◆ **SOURCE DATA**:

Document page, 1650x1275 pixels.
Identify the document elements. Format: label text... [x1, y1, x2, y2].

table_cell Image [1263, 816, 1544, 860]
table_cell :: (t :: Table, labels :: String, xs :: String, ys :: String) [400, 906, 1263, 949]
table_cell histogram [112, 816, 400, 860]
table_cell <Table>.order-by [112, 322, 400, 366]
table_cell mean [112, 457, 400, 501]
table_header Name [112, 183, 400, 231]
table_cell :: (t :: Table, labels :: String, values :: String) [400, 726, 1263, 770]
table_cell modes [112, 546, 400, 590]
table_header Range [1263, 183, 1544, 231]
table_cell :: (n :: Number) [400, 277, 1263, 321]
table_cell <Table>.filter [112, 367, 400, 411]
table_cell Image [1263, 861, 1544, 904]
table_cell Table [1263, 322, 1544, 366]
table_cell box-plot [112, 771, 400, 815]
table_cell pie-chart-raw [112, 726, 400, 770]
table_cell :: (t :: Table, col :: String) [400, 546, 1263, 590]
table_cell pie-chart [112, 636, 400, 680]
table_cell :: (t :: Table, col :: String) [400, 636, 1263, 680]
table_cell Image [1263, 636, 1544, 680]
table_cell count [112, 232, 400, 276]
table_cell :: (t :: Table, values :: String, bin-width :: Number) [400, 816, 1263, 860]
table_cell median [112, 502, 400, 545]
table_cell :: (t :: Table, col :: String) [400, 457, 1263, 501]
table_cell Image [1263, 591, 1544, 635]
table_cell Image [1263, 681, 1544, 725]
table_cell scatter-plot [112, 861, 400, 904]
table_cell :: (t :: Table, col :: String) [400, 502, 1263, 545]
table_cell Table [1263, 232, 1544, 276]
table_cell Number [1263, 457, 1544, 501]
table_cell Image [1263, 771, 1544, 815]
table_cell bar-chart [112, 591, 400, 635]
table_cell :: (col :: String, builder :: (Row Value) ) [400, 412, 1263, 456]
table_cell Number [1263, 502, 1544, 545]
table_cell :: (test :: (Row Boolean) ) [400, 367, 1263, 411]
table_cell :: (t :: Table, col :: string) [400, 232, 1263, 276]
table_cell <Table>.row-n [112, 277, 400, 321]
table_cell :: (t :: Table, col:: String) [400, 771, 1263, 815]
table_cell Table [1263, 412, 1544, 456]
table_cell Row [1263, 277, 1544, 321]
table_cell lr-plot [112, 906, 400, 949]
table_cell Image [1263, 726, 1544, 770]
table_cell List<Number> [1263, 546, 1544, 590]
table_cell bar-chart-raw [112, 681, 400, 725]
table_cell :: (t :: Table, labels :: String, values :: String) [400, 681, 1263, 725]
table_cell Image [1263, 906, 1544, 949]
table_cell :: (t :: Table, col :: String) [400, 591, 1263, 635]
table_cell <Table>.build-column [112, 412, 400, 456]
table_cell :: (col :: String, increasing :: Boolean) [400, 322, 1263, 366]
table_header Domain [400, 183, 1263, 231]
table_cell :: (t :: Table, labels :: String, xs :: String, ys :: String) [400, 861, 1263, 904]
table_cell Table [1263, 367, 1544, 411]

◆ **TASK REQUIREMENTS**:
Among the entries, find every line holding "Image" and return it.

◆ **EXERCISE RESPONSE**:
table_cell Image [1263, 816, 1544, 860]
table_cell Image [1263, 861, 1544, 904]
table_cell Image [1263, 636, 1544, 680]
table_cell Image [1263, 591, 1544, 635]
table_cell Image [1263, 681, 1544, 725]
table_cell Image [1263, 771, 1544, 815]
table_cell Image [1263, 726, 1544, 770]
table_cell Image [1263, 906, 1544, 949]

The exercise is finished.